十勝管内のてんさい栽培での問題雑草と、除草作業における課題について教えてください。


杉山さん:
地域で問題になっているのはタニソバ、イヌタデ、うちの圃場ではツユクサ、アカザといった一年生広葉雑草が問題雑草です。てんさい圃場の除草作業は、定植後に得意な草種が異なる3種の選択性除草剤を混用してスプレイヤーで散布するのですが、ツユクサ、アカザといった一年生広葉雑草は選択性除草剤では取りこぼしやすく、特にスプレイヤー散布で選択性除草剤が届きにくい圃場の角などでは、取りこぼしが避けられません。

定植後、てんさいの生育期では、飛散するとてんさいまで枯れてしまうような非選択性除草剤は散布できないので、残る手段は手取り除草しかないんです。手取り除草は7月の暑い時期に、朝から晩まで連日にわたって行うので、その労力の大きさが課題になっていました。

【杉山欽一さん(左)、本瀬利幸さん(右)】

杉山欽一さん(左)、本瀬利幸さん(右)

【杉山さんの農場】

杉山さんの農場

その手取り除草の課題をどのように解決されたのでしょうか。


杉山さん:
以前からだいず圃場でも同じように一年生広葉雑草が難防除雑草として問題になっていたので、だいず圃場の難防除雑草対策として5年前に、非選択性除草剤タッチダウンiQと除草剤塗布器「パクパク」を導入しました。
「パクパク」はホッチキスを大きくしたような形で、タッチダウンiQを直接、雑草に塗り付けることができます。
それで今年(2020年)の3月に、農業資材でお世話になっているサングリン太陽園さんから「パクパクがてんさいでも使えるように適用拡大された」という話を伺ったんです。

タッチダウンiQとパクパクの組み合わせは労力の低減に非常に効果的で、てんさいの除草にも使いたいとずっと思っていたので、さっそく今年6月にてんさい圃場の広葉雑草に使ったんです。除草作業が一気に楽になりましたね。

【タッチダウンiQのパクパク施用で枯れあがったツユクサ】

タッチダウンiQのパクパク施用で枯れあがったツユクサ

「パクパク」の具体的な使用方法について教えてください。


杉山さん:
タッチダウンiQの2倍希釈液を入れた容器を首からぶら下げ、細いビニールパイプを通じて吸い上げた希釈液を泡状にし、直接雑草に塗り付けます。操作は「パチン、パチン」とホッチキスのように、パクパクの上下のグリップを握って離すだけでノズルから泡が出てくるので、とても簡単です。
2018年からは電動アタッチメントを導入し、作業がより一層ラクになりました。

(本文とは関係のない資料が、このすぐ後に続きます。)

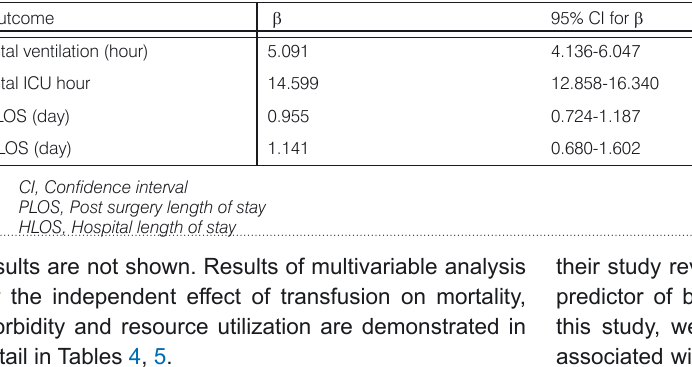
Table 5. Blood transfusion effect on resource utilization in Multivariable linear regression analysis adjusted for confounders.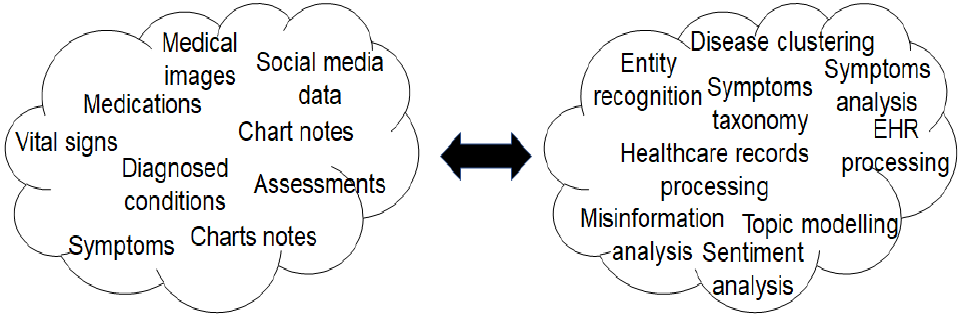
Figure 15. Applications and services of NLP technology in the context of COVID-19 (reformulated from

以前の手動タイプの場合は、長時間使い続けていると手が痛くなることもあったんです。

また、だいずに使っていた当初は、ショートタイプと呼ばれるノズルが短いタイプしかなかったので少々腰を曲げる必要がありました。しかし、ロングタイプが発売されてからは腰を曲げずに作業できるようなったんです。パクパクでの除草作業は、主に妻が中心となって作業しているのですが、身体への負担も軽減されているようですね。

【電動アシストPB4G装着(画像提供:株式会社サンエー)】

電動アシストPB4G装着(画像提供:株式会社サンエー)

【電動アシスト単体(画像提供:株式会社サンエー)】

電動アシスト単体(画像提供:株式会社サンエー)

タッチダウンiQの除草効果についてはいかがでしょうか。


杉山さん:
てんさい圃場では、6月下旬ごろ草丈15cmほどの広葉雑草にパクパクで施用したのですが、よく枯れて抑草効果が長いので、手取り除草の必要がなくなりましたね。パクパクで塗布した泡は30分くらい雑草にとどまってじっくりと浸透し、泡が乾いてしまえばその後に雨が降ってもしっかり効いてくれます。施用後3〜4日間は雨が続いても、その翌日には黄色く枯れているのがわかるくらいですから。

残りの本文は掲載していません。